String of Pearls

By Kelly Greene

We know where to volunteer—opportunities abound. And why—fun and fulfillment, etc. And even how. But who? Who are the individuals themselves, the pearls in our society who give of themselves—their experience, their talent, their time—to add lustre to someone else’s day?

I believe in God-incidence. How else to explain in my quest to find a ‘pearl’—a visit to the James Bay Community Centre and not finding my quarry in his office but noticing an attractive middle-aged woman enquiring about volunteer opportunities. Our chance meeting became a delightful hour over coffee. My first impression of Joyce (Joy) Penner was that here was someone who took a cheerful interest in an unexpected encounter. She had readily agreed to a chat about her very first foray into volunteering and what led up to that choice.
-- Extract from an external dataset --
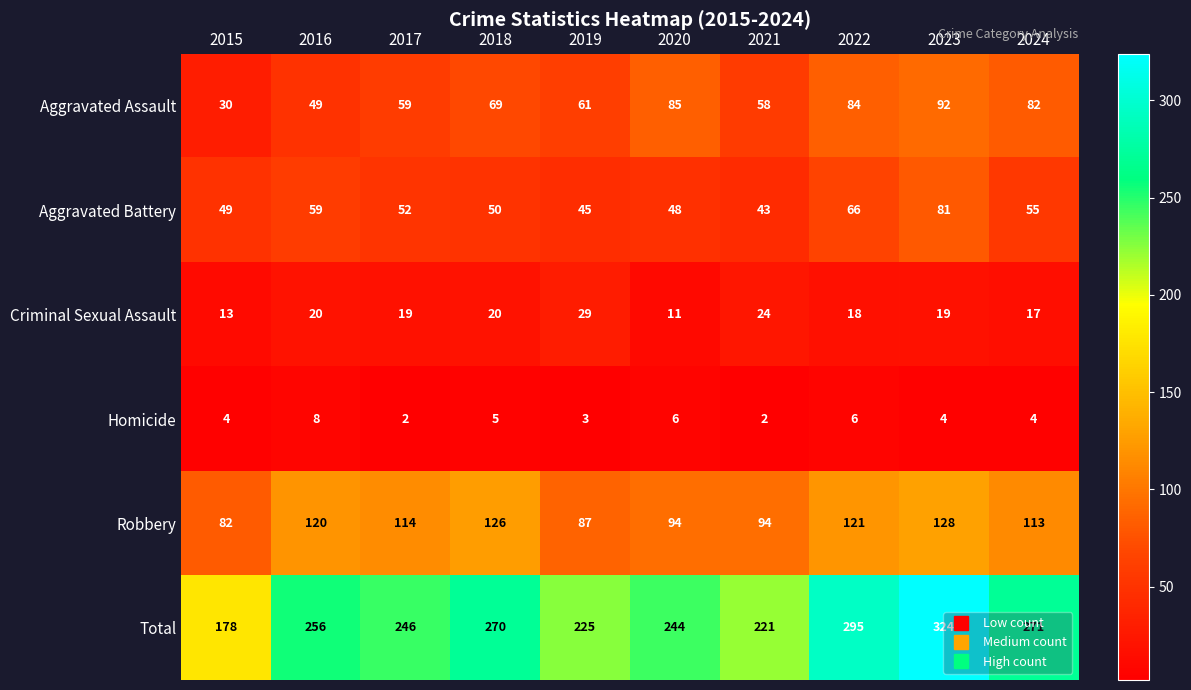

How many data points does each series have?

10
I asked about her experience at the counter. “Susie was great”, she said, and waved some paper at me. “I have some administrative work to do—criminal records check, you know, and a chit to get in touch with “support the reader” program—that interests me because I love reading—and my contact information is on record now for being available to assist music teachers.”

Because that, essentially, is who Joy is—an impassioned, highly trained and experienced teacher of music. And from three weeks ago, a resident of the community of James Bay

As a child raised in a strict Mennonite home in a Manitoba farming community, Joy remembers how thrilled as a student with only accreditation for Grade nine piano from Western Board to be chosen to attend Brandon University for further study. This led to her degree (ARTC) from the Toronto Conservatory and a career in teaching music in the Winnipeg elementary school system. “Those years were wonderful.”

But in 2001 a personal crisis precipitated a desperate desire for change. Joy remembers, “I was standing in my living room, hands clenched, and suddenly, very clearly, words dropped into my mind, ‘overseas teaching.’ Never a thought before that afternoon. In those days you had to dial up the internet. My first screen announced ‘Joy Jobs’. She laughed, “That seemed an affirmation.” My first posting was Istanbul for two years, and when they could no longer support my specialism at their International School I applied for Doha (capital of Qatar on the Persian Gulf) and was there for twelve years with an intervening year in Cambodia. In addition to classroom teaching for the schools I took private students, nearly fifty at one point. I am still in touch with three families to Doha and teach using Skype.”

During her sojourn overseas Joy returned to Canada in the summer to see her son who had been twenty-one when she had first left. Two years ago she came back to stay and applied to the Victoria Conservatory of Music. They were unresponsive–Joy ruefully allows “there are a lot of music teachers in this city”. Because she needed to earn a living, for a time she worked for a cleaning agency. As the weeks passed her son, with whom she is close, realized his mother was suffering a kind of culture shock. “There were dark times,” Joy admits, “but when Garth told me I needed to start thinking like a Canadian again, I knew how much I was missing my former life. In Winnipeg my class choir (and that was for every child who thought he could sing or not) was on the road often. I took them to hospitals, seniors homes, festivals, and competitions—even an airport (that was interesting). The year I left for overseas, we scooped three trophies in the Winnipeg city-wide choir competition including the best all-around. And my students…music joins you heart to heart.” She added slowly, “I thought maybe I could volunteer—to become connected again.”

Joy submitted the paper work for her application as a volunteer the day after we met. Her education and experience are a matter of record. But a new chapter in her life may have as much to do with her spirit of adventure (“Turkey really rocked me”), her sustained love of music (“yes, even MoTown”), and her continued desire to teach (“especially the little ones”). A pearl.